The standard adult dose of NELARABINE is: 1500 mg/m2 intravenously over 2 hours on days 1, 3, and 5, repeated every 28 days.. The standard adult dose of AURLUMYN is: Intravenous, 6 mg/kg every 4 weeks for 6 cycles; each cycle: Days 1 and 15 of a 28-day cycle.. Dosing should always be individualized based on indication, renal and hepatic function, age, and other patient factors.

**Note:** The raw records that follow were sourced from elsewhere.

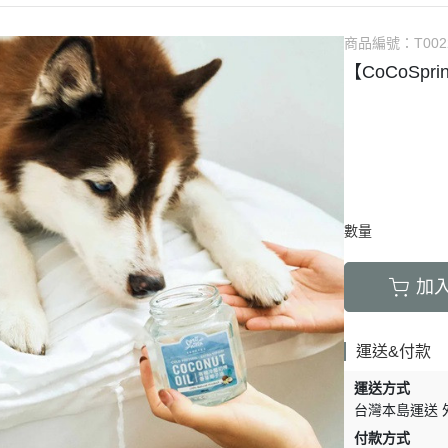
商品編號：
T002
【CoCoSpr
數量
加
運送&付款
運送方式
台灣本島運送 
付款方式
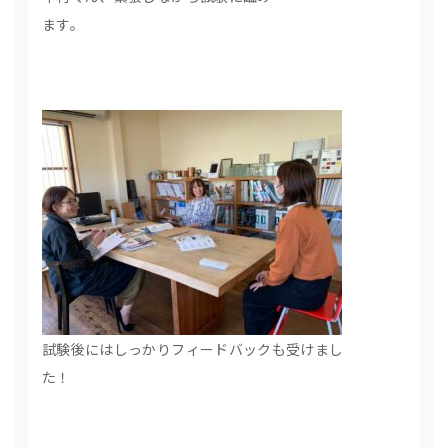
ます。
試験後にはしっかりフィードバックも受けまし
た！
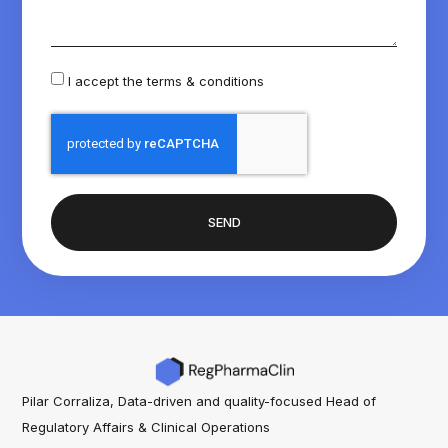
I accept the
terms & conditions
SEND
Pilar Corraliza, Data-driven and quality-focused Head of
Regulatory Affairs & Clinical Operations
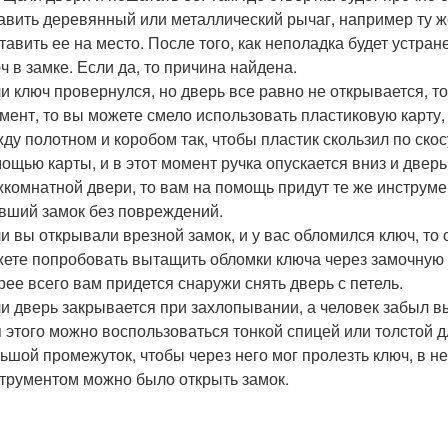
авить деревянный или металлический рычаг, например ту же
тавить ее на место. После того, как неполадка будет устра
ч в замке. Если да, то причина найдена.
и ключ провернулся, но дверь все равно не открывается, то,
мент, то вы можете смело использовать пластиковую карту,
ду полотном и коробом так, чтобы пластик скользил по скос
ощью карты, и в этот момент ручка опускается вниз и двер
комнатной двери, то вам на помощь придут те же инструм
вший замок без повреждений.
и вы открывали врезной замок, и у вас обломился ключ, то 
ете попробовать вытащить обломки ключа через замочную 
рее всего вам придется снаружи снять дверь с петель.
и дверь закрывается при захлопывании, а человек забыл вын
 этого можно воспользоваться тонкой спицей или толстой 
ьшой промежуток, чтобы через него мог пролезть ключ, в н
трументом можно было открыть замок.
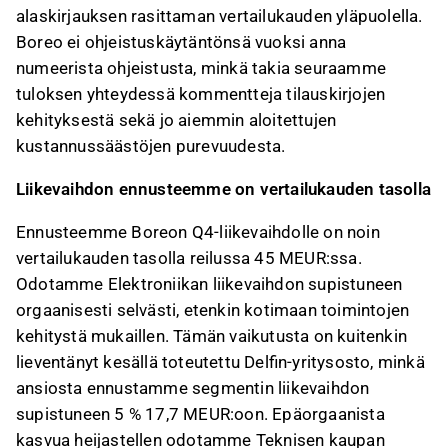
alaskirjauksen rasittaman vertailukauden yläpuolella.
Boreo ei ohjeistuskäytäntönsä vuoksi anna
numeerista ohjeistusta, minkä takia seuraamme
tuloksen yhteydessä kommentteja tilauskirjojen
kehityksestä sekä jo aiemmin aloitettujen
kustannussäästöjen purevuudesta.
Liikevaihdon ennusteemme on vertailukauden tasolla
Ennusteemme Boreon Q4-liikevaihdolle on noin
vertailukauden tasolla reilussa 45 MEUR:ssa.
Odotamme Elektroniikan liikevaihdon supistuneen
orgaanisesti selvästi, etenkin kotimaan toimintojen
kehitystä mukaillen. Tämän vaikutusta on kuitenkin
lieventänyt kesällä toteutettu Delfin-yritysosto, minkä
ansiosta ennustamme segmentin liikevaihdon
supistuneen 5 % 17,7 MEUR:oon. Epäorgaanista
kasvua heijastellen odotamme Teknisen kaupan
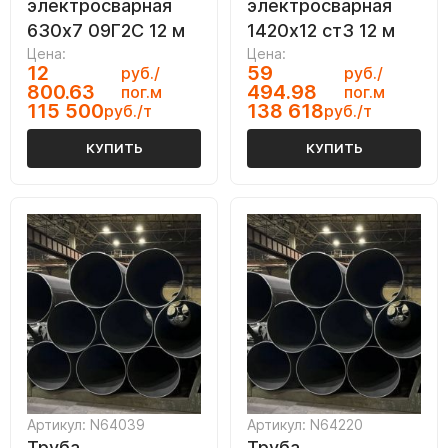
электросварная
электросварная
630х7 09Г2С 12 м
1420х12 ст3 12 м
Цена:
Цена:
12
59
руб./
руб./
800.63
494.98
пог.м
пог.м
115 500
138 618
руб./т
руб./т
КУПИТЬ
КУПИТЬ
Артикул: N64039
Артикул: N64220
Труба
Труба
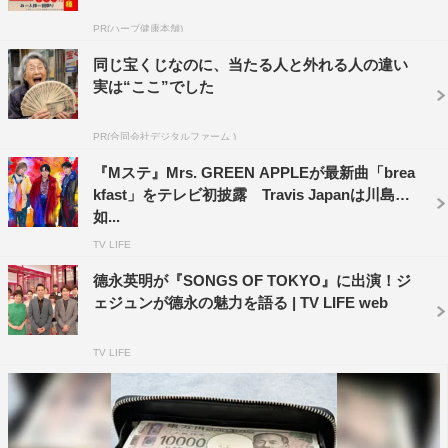
＜MC＞
PR(ハーブ健康本舗)
タモリ／弘中綾香（テレビ朝日アナウンサー）
同じ宝くじなのに、当たる人と外れる人の違い
実は“ここ”でした
＜出演予定アーティストと演奏予定楽曲＞
A.B.C-Z「JOYしたいキモチ」
PR(合同会社デジタルファーム )
CHEMISTRY「Heaven Only Knows」「Point of No
『Mステ』Mrs. GREEN APPLEが最新曲「brea
Return」
kfast」をテレビ初披露 Travis Japanは川島
AAA「DEJAVU」
如...
Perfume「Future Pop」
TV LIFE
Mrs. GREEN APPLE「青と夏」
德永英明が『SONGS OF TOKYO』に出演！ジ
德永英明「壊れかけのRadio」
ェジュンが德永の魅力を語る | TV LIFE web
TV LIFE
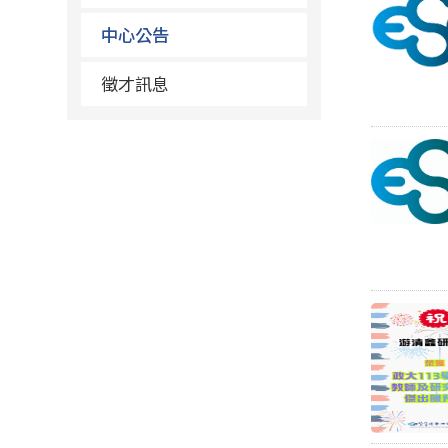
中心公告
徵才訊息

No direct drug-drug interaction has been formally documented between NELARABINE and AURLUMYN in current clinical databases. However, individual patient risk factors including other medications, organ function, and comorbidities should always be evaluated by a qualified healthcare provider.
The maternal-fetal safety profiles differ. NELARABINE is classified as Category C. Nelarabine is embryotoxic and fetotoxic in animal studies. It is classified as FDA Pregnancy Category D. There is evidence of fetal harm in pregnant women, including increased risk. AURLUMYN is classified as Category C. First trimester: Increased risk of major congenital malformations (neural tube defects, cardiovascular anomalies) based on animal studies and limited human data. Second and third t. Always consult a maternal-fetal medicine specialist before taking either drug during pregnancy or lactation.